The Inflated Pipeline Problem
Early in my career at ThreadLine, I tracked prospects in a spreadsheet. Every person who showed interest went on the list. By month three, I had 200 “leads” — and a close rate of 4%. The pipeline looked impressive on paper but was mostly noise.
When I moved to Marakia and started using Salesforce properly, I realized: a smaller, accurate pipeline is worth 10x more than a large, messy one.
The 5 Hygiene Rules I Follow
Rule 1: Define Stage Criteria (and Enforce Them)
Every pipeline stage needs clear, objective entry criteria:
| Stage | Criteria | NOT This |
|---|---|---|
| Prospect | Identified contact + confirmed fit | “They might be interested” |
| Discovery | Completed discovery call, pain identified | “We had a nice chat” |
| Proposal | Sent tailored proposal, budget discussed | “I sent them our brochure” |
| Negotiation | Active back-and-forth on terms | “I’m waiting to hear back” |
| Closed Won | Signed contract + payment received | “They said yes verbally” |
If a deal doesn’t meet the criteria, it doesn’t advance. Period.
Rule 2: The 14-Day Rule
Any deal that hasn’t had meaningful activity in 14 days gets moved to “Stalled.” If it stays stalled for another 14 days, it goes to “Closed Lost.”
This was painful at first — I lost 35% of my pipeline when I implemented it. But my forecast accuracy jumped from 40% to 78% in one quarter.
Rule 3: Log Every Interaction
Every call, email, meeting, and note goes into Salesforce. Not because my manager asked — but because:
- Future me needs context when following up after two weeks
- Accurate data lets me spot patterns (which industries close faster? which objections repeat?)
- Handoffs become seamless if someone else needs to cover my accounts
I spend 15 minutes at the end of each day updating CRM. Non-negotiable.
Rule 4: Weekly Pipeline Review (Solo)
Every Friday, I review my pipeline for 30 minutes:
- Are deals in the right stage? Move anything that’s been sitting too long
- What’s the next action for each deal? If I can’t name it, the deal is stalled
- Which deals am I emotionally attached to? These are usually the ones inflating my numbers
- What closed this week and why? Pattern recognition builds forecasting intuition
Rule 5: Separate “Hopeful” from “Committed”
I created a custom field in Salesforce: Confidence Level (Low / Medium / High). This forces me to honestly assess each deal beyond just the stage.

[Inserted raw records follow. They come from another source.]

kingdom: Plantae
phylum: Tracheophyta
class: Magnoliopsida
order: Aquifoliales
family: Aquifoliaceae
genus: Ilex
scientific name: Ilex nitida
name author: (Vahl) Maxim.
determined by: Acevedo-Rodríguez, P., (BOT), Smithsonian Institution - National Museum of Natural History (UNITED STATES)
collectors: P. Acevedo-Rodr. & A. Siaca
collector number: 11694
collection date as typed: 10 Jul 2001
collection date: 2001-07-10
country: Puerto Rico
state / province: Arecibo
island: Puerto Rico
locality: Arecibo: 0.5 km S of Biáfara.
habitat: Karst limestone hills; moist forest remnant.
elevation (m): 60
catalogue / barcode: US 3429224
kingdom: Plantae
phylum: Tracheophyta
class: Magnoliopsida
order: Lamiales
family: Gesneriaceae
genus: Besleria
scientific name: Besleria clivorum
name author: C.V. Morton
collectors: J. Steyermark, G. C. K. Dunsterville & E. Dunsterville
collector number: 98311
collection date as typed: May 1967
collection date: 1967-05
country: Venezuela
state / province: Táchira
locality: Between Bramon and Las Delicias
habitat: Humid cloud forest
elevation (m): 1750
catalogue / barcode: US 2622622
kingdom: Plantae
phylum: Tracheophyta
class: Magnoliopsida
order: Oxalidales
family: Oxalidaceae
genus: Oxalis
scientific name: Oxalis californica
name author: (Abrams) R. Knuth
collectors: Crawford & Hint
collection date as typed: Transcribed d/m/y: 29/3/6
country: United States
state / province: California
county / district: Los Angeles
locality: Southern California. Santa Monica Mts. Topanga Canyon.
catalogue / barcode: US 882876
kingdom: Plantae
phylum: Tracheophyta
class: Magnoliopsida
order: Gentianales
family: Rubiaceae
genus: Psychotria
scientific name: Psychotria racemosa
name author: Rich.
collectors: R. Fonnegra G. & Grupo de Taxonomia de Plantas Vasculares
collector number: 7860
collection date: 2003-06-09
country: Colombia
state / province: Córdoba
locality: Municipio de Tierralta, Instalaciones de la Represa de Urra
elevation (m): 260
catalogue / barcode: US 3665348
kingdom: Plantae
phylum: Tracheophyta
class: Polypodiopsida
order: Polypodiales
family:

A deal in “Proposal” stage with “Low” confidence tells a very different story than “Proposal” with “High” confidence. My weighted pipeline uses this field, not just stage probability.
The Results
After implementing these rules at Marakia:
- Forecast accuracy: 40% → 78%
- Average sales cycle: 32 days → 24 days (because I stopped wasting time on dead deals)
- Close rate: 18% → 31% (smaller pipeline, but way more conversions)
- Manager trust: Went from weekly check-ins to monthly — because my numbers were reliable
The Uncomfortable Truth
A clean pipeline means smaller numbers. Your total pipeline value will drop. Your manager might ask why. Here’s what I tell them:
“I’d rather forecast EGP 500K and hit EGP 480K than forecast EGP 1.2M and hit EGP 450K.”
Accuracy builds trust. Trust gives you autonomy. Autonomy lets you sell better.
Stop lying to yourself about your pipeline. Start measuring what’s real.